Seeking support to offer hand sanitizer to those in need, Trautman and Sandquist reached out to Alekha Dash, RPh, PhD, professor and holder of the Gilbert F. Taffe Jr. Endowed Chair.
“The need for hand sanitizer was at an all-time high, and we knew we could use our knowledge to fill this need. As a mentor, Dr. Dash encouraged this project, and in class, was inspiring,” Trautman says.
Since 1990, Dash has applied his values-centered teaching approach to motivating his students at Creighton. In 2008, he was installed as the second holder of the Taffe Chair, which recognizes a prominent pharmaceutical scientist. As chair, Dash has invested funds from the endowment into the School of Pharmacy and Health Profession’s research software and equipment.
“Research is an important aspect of student learning and professional advancement,” Dash says. “The infrastructure we have built, to date, has contributed tremendously to our students’ successes.”
The Gilbert F. Taffe Jr. Endowed Chair is the only endowed chair in the school. Given by the late Gilbert Taffe Jr., BS’49, the gift honors the memory of Taffe’s late father, 1914 Creighton pharmacy school graduate Gilbert Taffe Sr.
When Taffe Jr. died in 1998, his bequest to the University helped ensure the school would continue to be associated with leadership in teaching, patient care and research in the health professions.
The significance of his generosity is not lost on Sandquist.
“I have realized that my good fortune is built from people who have gone before me,” Sandquist says. “Creighton is preparing me by providing the highest quality education and experiences to fully engage in my profession.” To first understand the need for sanitizer,
Trautman, who led the duo’s service mission, contacted partners in Creighton’s clinics.

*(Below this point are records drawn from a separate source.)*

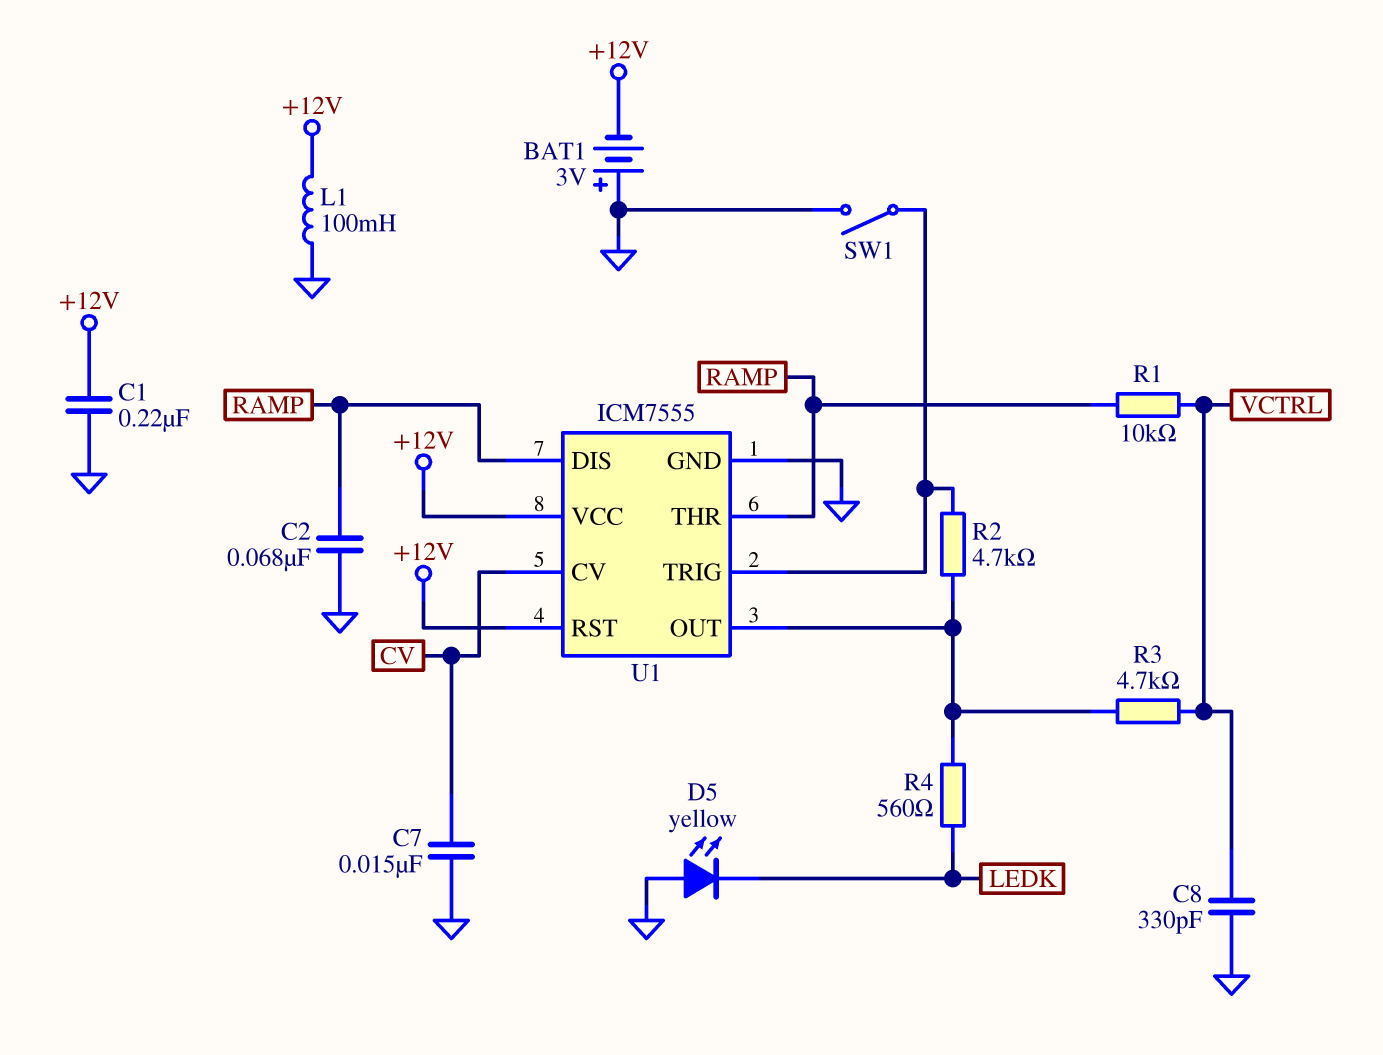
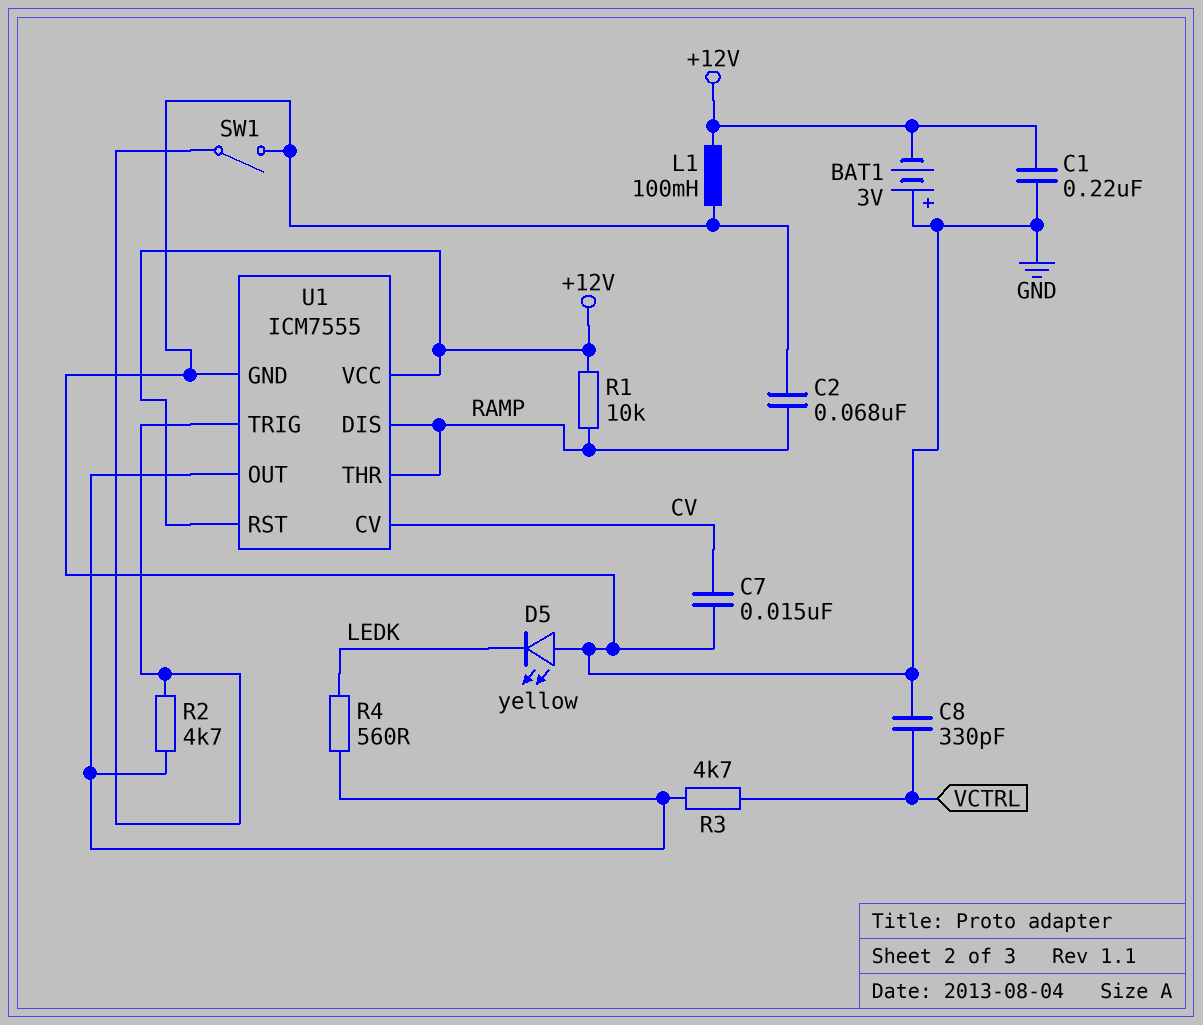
R1: 10k (RAMP, VCTRL) -> 10k (+12V, RAMP)

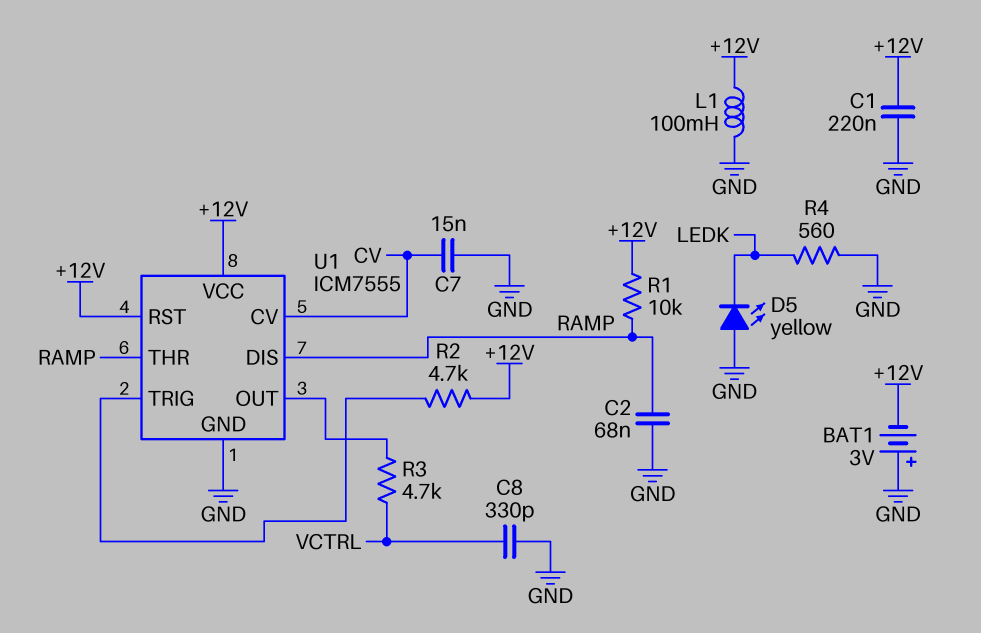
R2: 4.7k (U1/OUT, U1/TRIG) -> 4.7k (+12V, U1/TRIG)
R4: 560 (LEDK, U1/OUT) -> 560 (GND, LEDK)
SW1: switch (GND, U1/TRIG) -> none

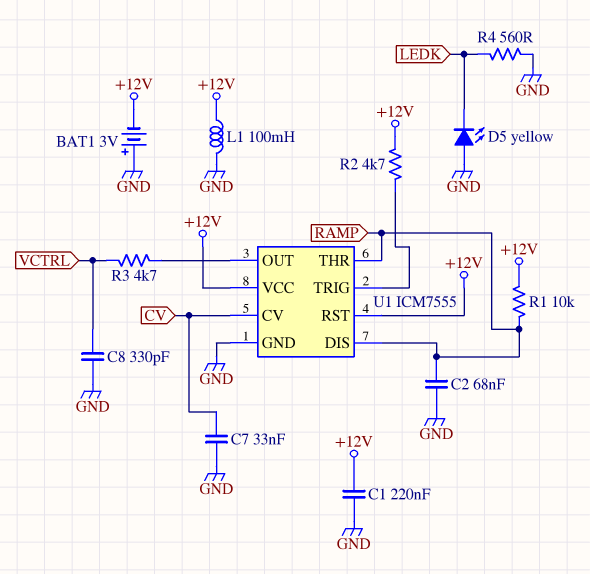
C7: 15nF (CV, GND) -> 33nF (CV, GND)

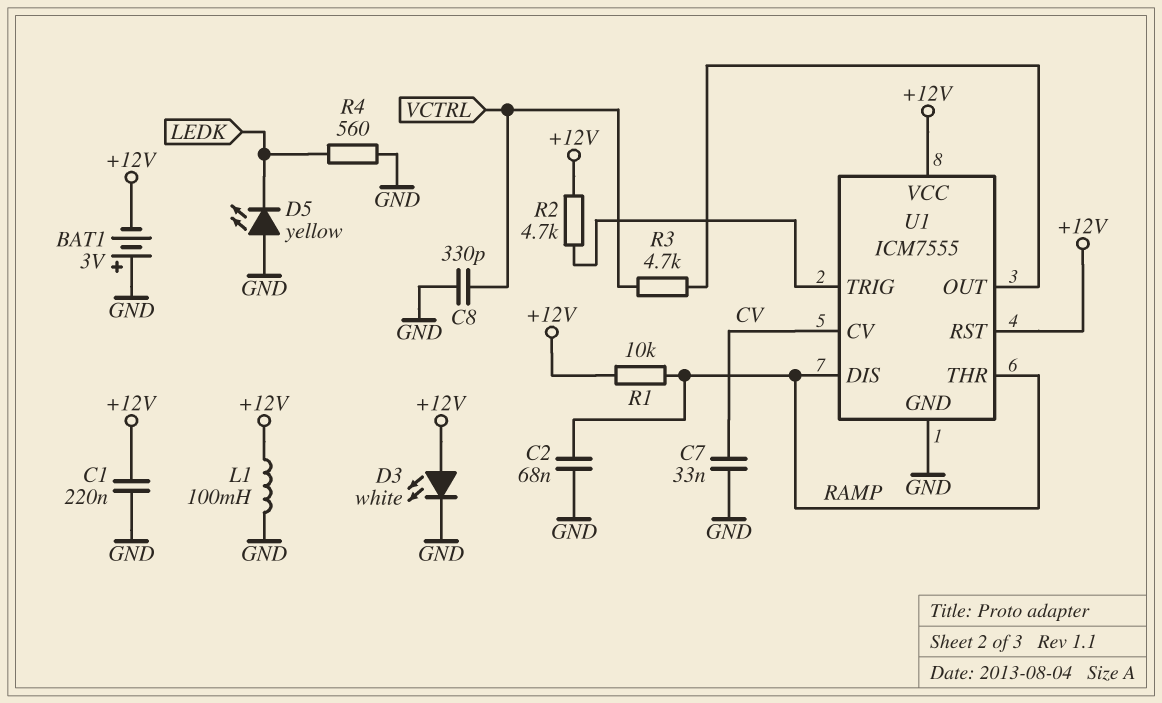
D3: none -> LED white (A +12V, K GND)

“I was surprised when Andrew reached out and asked if we needed sanitizer, since we actually did,” says Craig Kessler, PharmD, RPh, assistant professor of pharmacy practice and director of the Creighton University Campus Pharmacy.
“It was great that Dr. Dash, with the support of the school, saw the opportunity for this project and saw the need for their product — it all represents well the values of the school.”
Based on feedback from the clinics, Trautman estimated their team should produce approximately 12 gallons of sanitizer, for which the Pharmacy Science Department provided the compounding materials, PPE supplies for the volunteers and safe lab space in which to work.
“I am grateful to pharmacy faculty and staff, especially Dr. Dash and Dan Munt (lab technician), who volunteered their time and laboratory space to help make this project possible,” Trautman says.
For two months last fall, under the guidance of Dash and Munt, every Wednesday and Friday a group of 18 first- and second-year pharmacy students volunteered in two-hour shifts to compound the sanitizer.
“First-year students don’t get exposed to compounding medication until their second semester of pharmacy school,” Trautman says. “Those who helped had to step out of their comfort zone and learn how to compound with the help of Dan and Dr. Dash. They, too, were vital in making this project a success.”
In her role, Sandquist coordinated volunteers and oversaw the distribution of sanitizer to the clinics.
“As students, we are empowered to take action, be involved in our profession, and contribute in a meaningful way,” Sandquist says. “We are fortunate to have access to quality labs, instruction and faculty to bring our ideas to fruition.”
During the challenges faced from COVID-19, the Taffe Chair has helped Dash maintain pharmacy’s resources and tools to support the efforts of passionate students like Trautman and Sandquist.
“Andrew’s and Katie’s endeavor is one example of how we can make an impact,” Dash says.
“Pharmacy is a highly science-based education and our facilities and infrastructure are essential in providing a quality education and training.”